Directions for this task
Could you reproduce the Julia forum post starting at "I want a function" and ending at "could have worked.", renaming "dictoflengths" to "lengths_by_key" wherever it occurs?

Source passage
I want a function that takes an AbstractDict (it might be either Dict, an OrderedDict, etc.), and returns a dictionary of the same type, except for its parameters (the types of keys and values may differ). I fancied that this might be the way (toy example):
function dictoflengths(d::D{<:Any, <:AbstractVector}) where D
y = length.(values(d))
D(zip(keys(d), y))
end
But that’s not right, since when I define such function I get:
ERROR: TypeError: in Type{...} expression, expected UnionAll, got a value of type TypeVar
julia> function dictoflengths(d::D) where D<:AbstractDict{<:Any, <:AbstractVector}
y = length.(values(d))
D(zip(keys(d), y))
end
I guess you can’t split how many type parameters from the type (AbstractDict). Although I think semantically, the syntax where D<:AbstractDict could have worked.
I missed to add <:AbstractDict after where D in the function signature, but that doesn’t work yet. The function you suggest can be defined, but it doesn’t do what I want:
julia> function dictoflengths(d::D) where D<:AbstractDict{<:Any, <:AbstractVector}
y = length.(values(d))
D(zip(keys(d), y))
end
dictoflengths (generic function with 1 method)

Provided material
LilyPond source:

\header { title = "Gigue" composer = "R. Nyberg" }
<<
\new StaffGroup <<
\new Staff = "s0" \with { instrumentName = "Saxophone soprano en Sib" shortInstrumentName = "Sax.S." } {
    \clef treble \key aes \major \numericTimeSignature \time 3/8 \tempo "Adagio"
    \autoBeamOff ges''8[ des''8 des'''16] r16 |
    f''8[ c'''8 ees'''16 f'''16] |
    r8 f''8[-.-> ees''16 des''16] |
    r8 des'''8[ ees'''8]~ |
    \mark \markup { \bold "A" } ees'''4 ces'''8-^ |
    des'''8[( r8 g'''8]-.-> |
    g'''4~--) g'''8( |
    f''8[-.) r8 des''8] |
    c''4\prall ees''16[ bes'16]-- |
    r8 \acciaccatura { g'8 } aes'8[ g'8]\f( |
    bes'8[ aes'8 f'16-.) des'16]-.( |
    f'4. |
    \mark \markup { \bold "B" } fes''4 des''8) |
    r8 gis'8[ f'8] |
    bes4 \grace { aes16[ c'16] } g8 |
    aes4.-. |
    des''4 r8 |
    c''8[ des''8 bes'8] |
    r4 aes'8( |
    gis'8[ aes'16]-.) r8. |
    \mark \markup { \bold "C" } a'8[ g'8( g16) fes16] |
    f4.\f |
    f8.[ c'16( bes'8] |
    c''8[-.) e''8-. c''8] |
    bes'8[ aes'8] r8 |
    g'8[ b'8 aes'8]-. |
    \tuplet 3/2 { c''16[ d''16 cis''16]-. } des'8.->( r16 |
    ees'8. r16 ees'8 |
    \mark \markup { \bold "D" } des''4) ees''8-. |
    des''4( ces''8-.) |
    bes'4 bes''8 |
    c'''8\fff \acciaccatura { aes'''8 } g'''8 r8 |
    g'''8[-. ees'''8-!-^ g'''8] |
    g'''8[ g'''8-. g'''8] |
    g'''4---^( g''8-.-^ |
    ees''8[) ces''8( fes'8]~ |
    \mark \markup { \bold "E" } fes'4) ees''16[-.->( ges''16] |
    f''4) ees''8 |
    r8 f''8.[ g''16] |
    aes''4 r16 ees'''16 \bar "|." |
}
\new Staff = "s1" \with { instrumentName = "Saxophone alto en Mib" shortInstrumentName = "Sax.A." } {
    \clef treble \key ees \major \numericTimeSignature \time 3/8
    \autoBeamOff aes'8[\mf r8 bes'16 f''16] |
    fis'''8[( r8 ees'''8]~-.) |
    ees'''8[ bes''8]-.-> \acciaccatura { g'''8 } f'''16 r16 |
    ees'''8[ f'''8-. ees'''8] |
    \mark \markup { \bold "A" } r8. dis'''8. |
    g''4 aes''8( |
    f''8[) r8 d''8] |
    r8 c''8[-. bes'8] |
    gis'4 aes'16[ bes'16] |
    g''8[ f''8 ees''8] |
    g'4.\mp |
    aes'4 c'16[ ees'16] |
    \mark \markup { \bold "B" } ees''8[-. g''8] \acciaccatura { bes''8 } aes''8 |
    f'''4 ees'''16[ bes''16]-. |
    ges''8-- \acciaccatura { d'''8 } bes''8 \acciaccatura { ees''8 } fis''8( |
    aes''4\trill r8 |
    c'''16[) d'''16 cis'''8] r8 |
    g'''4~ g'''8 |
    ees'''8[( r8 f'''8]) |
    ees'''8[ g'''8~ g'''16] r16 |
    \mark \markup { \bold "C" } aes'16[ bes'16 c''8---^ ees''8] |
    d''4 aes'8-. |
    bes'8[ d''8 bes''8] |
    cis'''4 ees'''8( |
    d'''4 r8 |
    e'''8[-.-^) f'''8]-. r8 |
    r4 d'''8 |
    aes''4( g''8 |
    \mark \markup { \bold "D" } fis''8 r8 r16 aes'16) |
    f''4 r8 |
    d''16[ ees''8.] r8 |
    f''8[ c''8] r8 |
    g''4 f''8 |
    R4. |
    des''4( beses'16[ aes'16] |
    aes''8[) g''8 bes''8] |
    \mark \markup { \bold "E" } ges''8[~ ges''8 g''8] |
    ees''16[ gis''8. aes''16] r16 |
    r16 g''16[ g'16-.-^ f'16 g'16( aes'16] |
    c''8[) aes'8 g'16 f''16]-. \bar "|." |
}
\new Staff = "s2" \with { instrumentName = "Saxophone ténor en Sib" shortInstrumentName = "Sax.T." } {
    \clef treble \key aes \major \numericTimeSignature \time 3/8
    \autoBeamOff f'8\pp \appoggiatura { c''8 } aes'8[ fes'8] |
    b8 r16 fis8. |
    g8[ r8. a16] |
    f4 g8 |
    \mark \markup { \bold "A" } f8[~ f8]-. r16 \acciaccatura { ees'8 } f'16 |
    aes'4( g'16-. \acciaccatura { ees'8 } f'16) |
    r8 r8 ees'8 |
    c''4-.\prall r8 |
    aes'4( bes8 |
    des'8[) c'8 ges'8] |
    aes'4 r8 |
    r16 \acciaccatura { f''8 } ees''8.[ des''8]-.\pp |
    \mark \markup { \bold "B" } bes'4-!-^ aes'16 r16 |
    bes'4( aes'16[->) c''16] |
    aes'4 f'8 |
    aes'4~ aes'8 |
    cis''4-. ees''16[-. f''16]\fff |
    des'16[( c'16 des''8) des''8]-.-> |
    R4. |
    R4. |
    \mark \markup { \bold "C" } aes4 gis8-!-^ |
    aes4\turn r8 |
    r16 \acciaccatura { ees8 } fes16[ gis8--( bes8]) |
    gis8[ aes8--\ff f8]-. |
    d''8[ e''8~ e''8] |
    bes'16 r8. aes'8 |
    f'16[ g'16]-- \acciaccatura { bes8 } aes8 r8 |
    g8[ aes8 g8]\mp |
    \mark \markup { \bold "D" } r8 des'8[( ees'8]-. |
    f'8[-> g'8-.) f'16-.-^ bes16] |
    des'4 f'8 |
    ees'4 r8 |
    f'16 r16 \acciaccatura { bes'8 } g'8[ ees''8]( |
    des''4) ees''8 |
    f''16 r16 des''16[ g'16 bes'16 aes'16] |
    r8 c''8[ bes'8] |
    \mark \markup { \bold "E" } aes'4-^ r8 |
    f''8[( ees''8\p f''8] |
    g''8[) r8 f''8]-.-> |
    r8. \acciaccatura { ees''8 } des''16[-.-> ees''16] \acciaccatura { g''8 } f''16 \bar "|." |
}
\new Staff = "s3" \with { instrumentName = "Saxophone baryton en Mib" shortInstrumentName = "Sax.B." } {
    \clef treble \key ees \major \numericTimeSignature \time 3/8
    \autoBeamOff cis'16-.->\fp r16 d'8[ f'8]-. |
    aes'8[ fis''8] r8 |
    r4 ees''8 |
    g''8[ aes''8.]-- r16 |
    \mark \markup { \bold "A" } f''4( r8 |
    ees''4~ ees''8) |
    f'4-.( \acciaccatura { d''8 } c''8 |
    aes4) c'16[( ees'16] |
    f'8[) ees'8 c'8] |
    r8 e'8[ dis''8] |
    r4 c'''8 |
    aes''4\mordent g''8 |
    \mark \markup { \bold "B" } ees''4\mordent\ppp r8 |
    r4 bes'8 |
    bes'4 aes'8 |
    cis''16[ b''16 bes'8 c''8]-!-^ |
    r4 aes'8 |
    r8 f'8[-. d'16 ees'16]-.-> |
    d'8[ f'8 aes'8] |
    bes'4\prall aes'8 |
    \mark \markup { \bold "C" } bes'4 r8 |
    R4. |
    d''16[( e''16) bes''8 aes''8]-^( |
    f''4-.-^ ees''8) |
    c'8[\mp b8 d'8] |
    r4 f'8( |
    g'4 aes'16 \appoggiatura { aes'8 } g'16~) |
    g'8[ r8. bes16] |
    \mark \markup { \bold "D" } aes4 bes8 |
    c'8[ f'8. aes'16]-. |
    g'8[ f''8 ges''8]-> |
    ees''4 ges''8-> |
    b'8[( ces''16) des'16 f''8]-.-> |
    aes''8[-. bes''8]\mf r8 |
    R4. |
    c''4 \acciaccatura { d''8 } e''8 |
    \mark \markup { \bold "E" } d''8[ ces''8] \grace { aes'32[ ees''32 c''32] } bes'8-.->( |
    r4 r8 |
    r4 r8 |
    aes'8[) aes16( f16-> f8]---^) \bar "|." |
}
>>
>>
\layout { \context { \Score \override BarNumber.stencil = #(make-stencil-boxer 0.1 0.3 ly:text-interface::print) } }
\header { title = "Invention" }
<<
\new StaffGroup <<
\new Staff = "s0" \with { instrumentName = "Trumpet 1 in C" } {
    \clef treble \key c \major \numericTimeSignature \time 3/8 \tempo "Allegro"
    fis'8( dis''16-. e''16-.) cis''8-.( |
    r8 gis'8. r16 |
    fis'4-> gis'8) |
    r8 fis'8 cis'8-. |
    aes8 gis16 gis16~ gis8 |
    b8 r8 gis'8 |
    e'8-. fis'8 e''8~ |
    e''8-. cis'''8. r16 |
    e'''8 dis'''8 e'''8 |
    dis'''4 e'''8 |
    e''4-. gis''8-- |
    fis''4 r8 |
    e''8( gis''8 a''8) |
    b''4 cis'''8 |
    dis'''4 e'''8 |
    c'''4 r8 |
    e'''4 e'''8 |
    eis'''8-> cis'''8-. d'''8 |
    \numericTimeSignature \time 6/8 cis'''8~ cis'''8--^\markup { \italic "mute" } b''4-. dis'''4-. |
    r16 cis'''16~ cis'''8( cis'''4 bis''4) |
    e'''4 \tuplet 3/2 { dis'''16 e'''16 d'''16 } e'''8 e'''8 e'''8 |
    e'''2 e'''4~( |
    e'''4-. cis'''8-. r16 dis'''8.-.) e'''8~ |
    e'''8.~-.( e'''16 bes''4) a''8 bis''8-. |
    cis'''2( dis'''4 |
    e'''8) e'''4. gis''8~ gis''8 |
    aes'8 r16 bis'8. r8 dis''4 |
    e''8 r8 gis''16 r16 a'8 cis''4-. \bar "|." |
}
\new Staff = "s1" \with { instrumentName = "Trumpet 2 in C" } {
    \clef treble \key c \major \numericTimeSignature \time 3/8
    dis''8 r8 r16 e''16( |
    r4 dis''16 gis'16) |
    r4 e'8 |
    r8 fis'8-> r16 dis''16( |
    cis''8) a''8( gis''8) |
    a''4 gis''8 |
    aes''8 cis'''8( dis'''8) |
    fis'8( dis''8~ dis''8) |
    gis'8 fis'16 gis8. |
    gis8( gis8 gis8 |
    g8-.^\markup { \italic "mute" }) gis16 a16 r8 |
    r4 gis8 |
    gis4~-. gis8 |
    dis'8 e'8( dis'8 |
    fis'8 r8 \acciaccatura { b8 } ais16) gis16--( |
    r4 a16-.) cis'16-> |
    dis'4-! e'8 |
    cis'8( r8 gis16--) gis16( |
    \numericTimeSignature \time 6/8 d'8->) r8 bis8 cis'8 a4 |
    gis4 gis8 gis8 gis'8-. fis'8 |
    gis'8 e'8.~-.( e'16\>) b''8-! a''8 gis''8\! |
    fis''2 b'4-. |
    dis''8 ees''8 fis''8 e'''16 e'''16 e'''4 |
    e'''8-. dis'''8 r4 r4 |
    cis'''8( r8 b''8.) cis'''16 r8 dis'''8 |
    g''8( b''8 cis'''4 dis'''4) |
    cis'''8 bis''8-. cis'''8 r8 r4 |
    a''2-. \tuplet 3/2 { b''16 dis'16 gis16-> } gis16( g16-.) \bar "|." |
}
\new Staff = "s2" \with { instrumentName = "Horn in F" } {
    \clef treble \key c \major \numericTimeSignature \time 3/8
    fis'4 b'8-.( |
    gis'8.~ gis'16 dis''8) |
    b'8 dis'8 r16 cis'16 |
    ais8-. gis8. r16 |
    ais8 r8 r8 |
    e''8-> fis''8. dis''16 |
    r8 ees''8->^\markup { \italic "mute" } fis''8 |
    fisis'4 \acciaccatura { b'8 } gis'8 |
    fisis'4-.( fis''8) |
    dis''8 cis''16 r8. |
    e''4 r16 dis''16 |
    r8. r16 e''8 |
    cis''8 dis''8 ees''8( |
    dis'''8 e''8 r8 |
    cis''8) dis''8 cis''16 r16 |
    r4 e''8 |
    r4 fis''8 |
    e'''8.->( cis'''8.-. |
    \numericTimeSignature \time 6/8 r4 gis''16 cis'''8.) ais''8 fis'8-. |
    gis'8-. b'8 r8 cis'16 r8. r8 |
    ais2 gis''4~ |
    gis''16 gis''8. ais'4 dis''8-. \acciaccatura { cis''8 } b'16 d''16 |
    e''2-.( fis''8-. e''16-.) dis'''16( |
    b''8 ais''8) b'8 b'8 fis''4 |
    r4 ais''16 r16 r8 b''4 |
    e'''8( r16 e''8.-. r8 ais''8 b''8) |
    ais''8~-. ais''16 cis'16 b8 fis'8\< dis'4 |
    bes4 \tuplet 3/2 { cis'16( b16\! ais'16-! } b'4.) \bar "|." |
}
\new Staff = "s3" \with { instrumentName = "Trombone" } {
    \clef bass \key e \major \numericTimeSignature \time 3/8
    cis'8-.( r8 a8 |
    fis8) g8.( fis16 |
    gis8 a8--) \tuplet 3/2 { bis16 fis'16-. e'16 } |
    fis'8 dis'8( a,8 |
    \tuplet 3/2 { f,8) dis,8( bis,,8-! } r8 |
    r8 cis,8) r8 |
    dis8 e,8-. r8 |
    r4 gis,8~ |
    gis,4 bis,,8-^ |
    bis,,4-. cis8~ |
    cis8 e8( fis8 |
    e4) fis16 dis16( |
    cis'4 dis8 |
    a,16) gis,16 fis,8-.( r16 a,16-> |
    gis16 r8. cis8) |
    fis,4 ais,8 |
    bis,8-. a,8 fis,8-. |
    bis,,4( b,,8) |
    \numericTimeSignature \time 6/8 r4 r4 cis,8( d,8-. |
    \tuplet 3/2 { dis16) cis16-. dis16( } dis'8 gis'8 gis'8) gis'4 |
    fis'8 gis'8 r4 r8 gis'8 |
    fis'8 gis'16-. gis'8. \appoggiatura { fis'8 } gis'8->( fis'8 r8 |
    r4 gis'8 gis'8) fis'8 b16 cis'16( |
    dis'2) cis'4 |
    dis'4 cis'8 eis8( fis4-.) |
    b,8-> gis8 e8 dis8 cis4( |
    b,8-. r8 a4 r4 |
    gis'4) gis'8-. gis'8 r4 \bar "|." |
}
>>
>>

Answer section
I want a function that takes an AbstractDict (it might be either Dict, an OrderedDict, etc.), and returns a dictionary of the same type, except for its parameters (the types of keys and values may differ). I fancied that this might be the way (toy example):
function lengths_by_key(d::D{<:Any, <:AbstractVector}) where D
y = length.(values(d))
D(zip(keys(d), y))
end
But that’s not right, since when I define such function I get:
ERROR: TypeError: in Type{...} expression, expected UnionAll, got a value of type TypeVar
julia> function lengths_by_key(d::D) where D<:AbstractDict{<:Any, <:AbstractVector}
y = length.(values(d))
D(zip(keys(d), y))
end
I guess you can’t split how many type parameters from the type (AbstractDict). Although I think semantically, the syntax where D<:AbstractDict could have worked.